begin SUPPLIED TEXT

10:52 John Barry, Tom Mankiewicz, Gloria Stuart, William Fraker, Leslie Nielsen, Robert Culp, Lynn Redgrave, Peter Yates, Arthur Penn, Susannah York, Ronald Neame, David Wolper, Jill Clayburgh,, Irwin Kerschner, Blake Edwards, Theoni Aldredge.

10:49 the Lulu German chocolate cake is really good, sorry Jim C Hines but this is the one place where coconut s a good thing. I am a big fan of the Juniors version of this cake but have to make special trip to Brooklyn to buy it. Only problem with liking Lulu version is that they do not always have the same cake lineup so it's not like I can count on having when I am in the mood for it.

10:48 and he is giving such a delightful speech

10:46 found myself rooting for the song from 127 Hours after hearing all four, but I cannot complain to have Randy Newman winning. Hard to believe 20 nominations for him have resulted in so few wins.

10:41 I walked out of Hereafter. I couldn't quite believe I was walking out of a Clint Eastwood movie, but after the wonderful opening scene of the tsunami, the movie gets boring and dull and even worse pretentious. Lots of good talent, Matt Damon whom I always like and Jay Mohr and Eastwood is Eastwood. But my only regret is that I didn't Orleans before the Tube bombing which just sickened me. You have to earn the right to get emotional points out of terrorism, and otherwise you're the worst kind of exploiter. And I sat watching that scene, kind of figured where it was going before I got there, and said to myself that it is Eastwood and he can't be going there. But go there he did. A bitter aftertaste, that's the main takeaway for me from that movie.

10:33 is this four for Inception? And now another well-deserved win for Social Network for editing. I do not often think of editing when I think of a film, but just thinking back to the opening fifteen minutes of this movie, it is hard not to. The crackling conversation between Jesse Eisenberg's Mark Zuckerberg and his girlfriend won't crackle without good editing. Te tension that simmers as the opening credits roll over the walk back to the dorm room, that's a lot due to the editing. I didn't love Social Network the second time I saw it, and yet each new win, each playing of the movie's theme, makes we want to see again.

10:31 bad repartee, nothing new, and white ties that you can hardly tell are there since they fade into the shirts.

10:19 but this musical montage that just finished?

10:16 what a wonderful excited enthusiastic speech from the documentary winner, and yes this of us in NYC are happy to hear NYU mentioned, not sure if I have ever heard NYU in an acceptance speech before. What a great speech.

10:09 the Randy Newman song is nice but sounds like 16 other Randy Newman songs for animated movies. I like Newman, scores for The Natural and Ragtime are bookends at the earlier end of his career but not this. The second nominated song is also nice but sounds vaguely familiar. I gets me humming some other song, something la da da, I can go the distance or something like that, instead of the song itself.

9:59 two wins for Alice in Wonderland? Wow, if Tim Burton entered an Oscar pool he may be the only person with any chance of winning.

9:54 the red velvet "twinkie" at Lulu was quite good but must try and pace myself for the other two treats...

end SUPPLIED TEXT
begin SUPPLIED DATA

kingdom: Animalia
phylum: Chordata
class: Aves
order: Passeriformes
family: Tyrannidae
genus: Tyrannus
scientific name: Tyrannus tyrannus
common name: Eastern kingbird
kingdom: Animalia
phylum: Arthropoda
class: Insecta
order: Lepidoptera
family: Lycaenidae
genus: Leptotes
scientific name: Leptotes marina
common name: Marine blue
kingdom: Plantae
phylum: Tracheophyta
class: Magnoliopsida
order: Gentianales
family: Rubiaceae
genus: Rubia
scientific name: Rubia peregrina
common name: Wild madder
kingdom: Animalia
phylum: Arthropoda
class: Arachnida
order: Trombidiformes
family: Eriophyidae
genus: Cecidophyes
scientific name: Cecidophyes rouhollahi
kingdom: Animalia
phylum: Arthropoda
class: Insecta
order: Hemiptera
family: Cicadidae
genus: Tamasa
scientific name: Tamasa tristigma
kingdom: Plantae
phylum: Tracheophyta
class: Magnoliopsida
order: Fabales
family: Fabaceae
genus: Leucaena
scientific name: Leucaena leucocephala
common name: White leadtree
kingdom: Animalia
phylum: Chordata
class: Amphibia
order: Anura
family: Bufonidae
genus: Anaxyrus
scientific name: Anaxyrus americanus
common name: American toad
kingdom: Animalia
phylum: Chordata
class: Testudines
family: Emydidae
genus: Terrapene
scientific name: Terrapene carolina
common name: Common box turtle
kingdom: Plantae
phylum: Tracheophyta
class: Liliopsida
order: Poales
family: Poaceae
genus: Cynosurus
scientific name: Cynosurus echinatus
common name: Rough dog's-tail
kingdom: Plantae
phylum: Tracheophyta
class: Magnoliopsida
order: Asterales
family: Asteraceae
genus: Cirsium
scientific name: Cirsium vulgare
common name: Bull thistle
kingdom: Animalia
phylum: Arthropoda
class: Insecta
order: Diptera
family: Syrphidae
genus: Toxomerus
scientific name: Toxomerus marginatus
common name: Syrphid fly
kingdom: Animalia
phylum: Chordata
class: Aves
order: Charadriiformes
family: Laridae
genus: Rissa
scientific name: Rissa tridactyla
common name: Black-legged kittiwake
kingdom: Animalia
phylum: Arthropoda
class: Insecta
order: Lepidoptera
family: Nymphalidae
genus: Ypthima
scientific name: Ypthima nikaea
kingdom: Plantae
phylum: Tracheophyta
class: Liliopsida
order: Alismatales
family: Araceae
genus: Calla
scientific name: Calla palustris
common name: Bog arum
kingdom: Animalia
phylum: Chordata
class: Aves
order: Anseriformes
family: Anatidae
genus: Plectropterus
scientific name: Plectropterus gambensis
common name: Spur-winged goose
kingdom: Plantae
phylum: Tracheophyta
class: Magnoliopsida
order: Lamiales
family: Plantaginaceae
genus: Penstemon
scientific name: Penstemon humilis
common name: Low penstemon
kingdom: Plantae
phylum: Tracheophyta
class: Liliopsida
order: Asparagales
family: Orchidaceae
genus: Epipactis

end SUPPLIED DATA

SHORT PROBLEM 1 ->
Decide whether each statement agrees with the Oscar-night blog posts, answering yes or no and quoting the words from the posts that settle it: (a) The writer walked out of Hereafter. (b) The writer must go to Brooklyn to buy the Juniors version of the German chocolate cake. (c) The writer loved Social Network on a second viewing.
SHORT PROBLEM 2 ->
Transcribe the part of the listing that opens with its first line and closes with the line containing "family: Anatidae", including both of those lines.
The Oscar-night blog posts and the listing come from separate sources.

TASK ANSWER 1 ->
(a) Yes: "I walked out of Hereafter."
(b) Yes: "have to make special trip to Brooklyn to buy it"
(c) No: "I didn't love Social Network the second time I saw it"

TASK ANSWER 2 ->
kingdom: Animalia
phylum: Chordata
class: Aves
order: Passeriformes
family: Tyrannidae
genus: Tyrannus
scientific name: Tyrannus tyrannus
common name: Eastern kingbird
kingdom: Animalia
phylum: Arthropoda
class: Insecta
order: Lepidoptera
family: Lycaenidae
genus: Leptotes
scientific name: Leptotes marina
common name: Marine blue
kingdom: Plantae
phylum: Tracheophyta
class: Magnoliopsida
order: Gentianales
family: Rubiaceae
genus: Rubia
scientific name: Rubia peregrina
common name: Wild madder
kingdom: Animalia
phylum: Arthropoda
class: Arachnida
order: Trombidiformes
family: Eriophyidae
genus: Cecidophyes
scientific name: Cecidophyes rouhollahi
kingdom: Animalia
phylum: Arthropoda
class: Insecta
order: Hemiptera
family: Cicadidae
genus: Tamasa
scientific name: Tamasa tristigma
kingdom: Plantae
phylum: Tracheophyta
class: Magnoliopsida
order: Fabales
family: Fabaceae
genus: Leucaena
scientific name: Leucaena leucocephala
common name: White leadtree
kingdom: Animalia
phylum: Chordata
class: Amphibia
order: Anura
family: Bufonidae
genus: Anaxyrus
scientific name: Anaxyrus americanus
common name: American toad
kingdom: Animalia
phylum: Chordata
class: Testudines
family: Emydidae
genus: Terrapene
scientific name: Terrapene carolina
common name: Common box turtle
kingdom: Plantae
phylum: Tracheophyta
class: Liliopsida
order: Poales
family: Poaceae
genus: Cynosurus
scientific name: Cynosurus echinatus
common name: Rough dog's-tail
kingdom: Plantae
phylum: Tracheophyta
class: Magnoliopsida
order: Asterales
family: Asteraceae
genus: Cirsium
scientific name: Cirsium vulgare
common name: Bull thistle
kingdom: Animalia
phylum: Arthropoda
class: Insecta
order: Diptera
family: Syrphidae
genus: Toxomerus
scientific name: Toxomerus marginatus
common name: Syrphid fly
kingdom: Animalia
phylum: Chordata
class: Aves
order: Charadriiformes
family: Laridae
genus: Rissa
scientific name: Rissa tridactyla
common name: Black-legged kittiwake
kingdom: Animalia
phylum: Arthropoda
class: Insecta
order: Lepidoptera
family: Nymphalidae
genus: Ypthima
scientific name: Ypthima nikaea
kingdom: Plantae
phylum: Tracheophyta
class: Liliopsida
order: Alismatales
family: Araceae
genus: Calla
scientific name: Calla palustris
common name: Bog arum
kingdom: Animalia
phylum: Chordata
class: Aves
order: Anseriformes
family: Anatidae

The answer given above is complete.